Overview of the prevalidator implementation
FIXME: https://gitlab.com/tezos/tezos/-/issues/4634 This documentation should be updated with the latest version of the mempool. This documentation was written for an older version of the mempool that supported the Kathmandu protocol. The newer mempool implementation, supporting protocols Lima and up, does not have a similar documentation yet. Nevertheless, most of the concepts presented here still apply to the newer mempool.
FIXME: https://gitlab.com/tezos/tezos/-/issues/4146 Some links in this file have been broken by file renamings.
This page details the internals of the prevalidator component. It explains the complete lifecycle of an operation in the prevalidator, from its reception to its classification and advertisement to the neighborhood. See the online documentation for a more user-friendly introduction to the prevalidator.
The roles of the prevalidator are: fetching and receiving operations, checking their validity (classification) in the current context; and advertising valid operations through the node's gossip network.
The baker also uses the prevalidator via the monitor_operations RPC to filter operations that can be included in blocks.
Operations life cycle
This section describes the different stages in the lifecycle of an operation.
Operations arrival
The prevalidator handles operations injected by users or advertised by the gossip network. Users inject operations directly using the injection/operation
RPC or indirectly via a Client or a Wallet.
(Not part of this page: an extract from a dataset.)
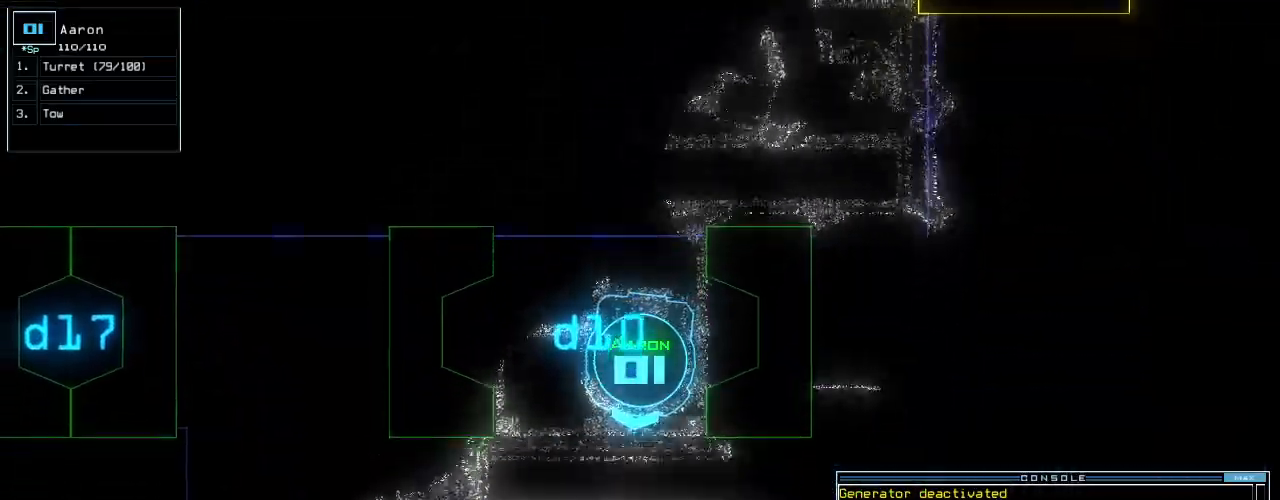
{"keys": ["up"]}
The mempool data structure is used for advertising operations between peers on the gossip network. This data structure only contains hashes of operations. The prevalidator starts by checking that an incoming operation has not yet been handled. If not, the operation is fetched from the distributed database component (aka ddb
). In turn, if the operation is not known by the ddb
, it fetches it from the peers through the p2p network. Finally, once the operation has been fetched, it is parsed. If an error occurs during parsing, the operation is rejected with an unparsable
classification. Otherwise, it is pre-filtered (see pre_filter and filter section) before being added to a set of pending operations that await to be classified.
The content of operations injected by users being provided, there is no need to fetch them. Moreover, they are classified immediately to provide feedback for the user (See Classification section below).
Pending operations
Pending operations are those known by the prevalidator but not classified yet. They are stored in the pending data structure. This structure prioritizes operations depending on their kind. For example, a consensus operation will have a High priority and a manager operation will have a Low priority. Manager operations are themselves prioritized based on their fee/size ratio. This prioritization allows to classify and advertise consensus operations faster. Note that user injected operations have a High priority regardless of their kind.
Classification
The prevalidator manages a validation state based on the current head chosen by the validation sub-system. Processing a pending operation by the prevalidator amounts to classify it on top of the current validation state. An operation classification consists of precheck, application, and post-filtering phases.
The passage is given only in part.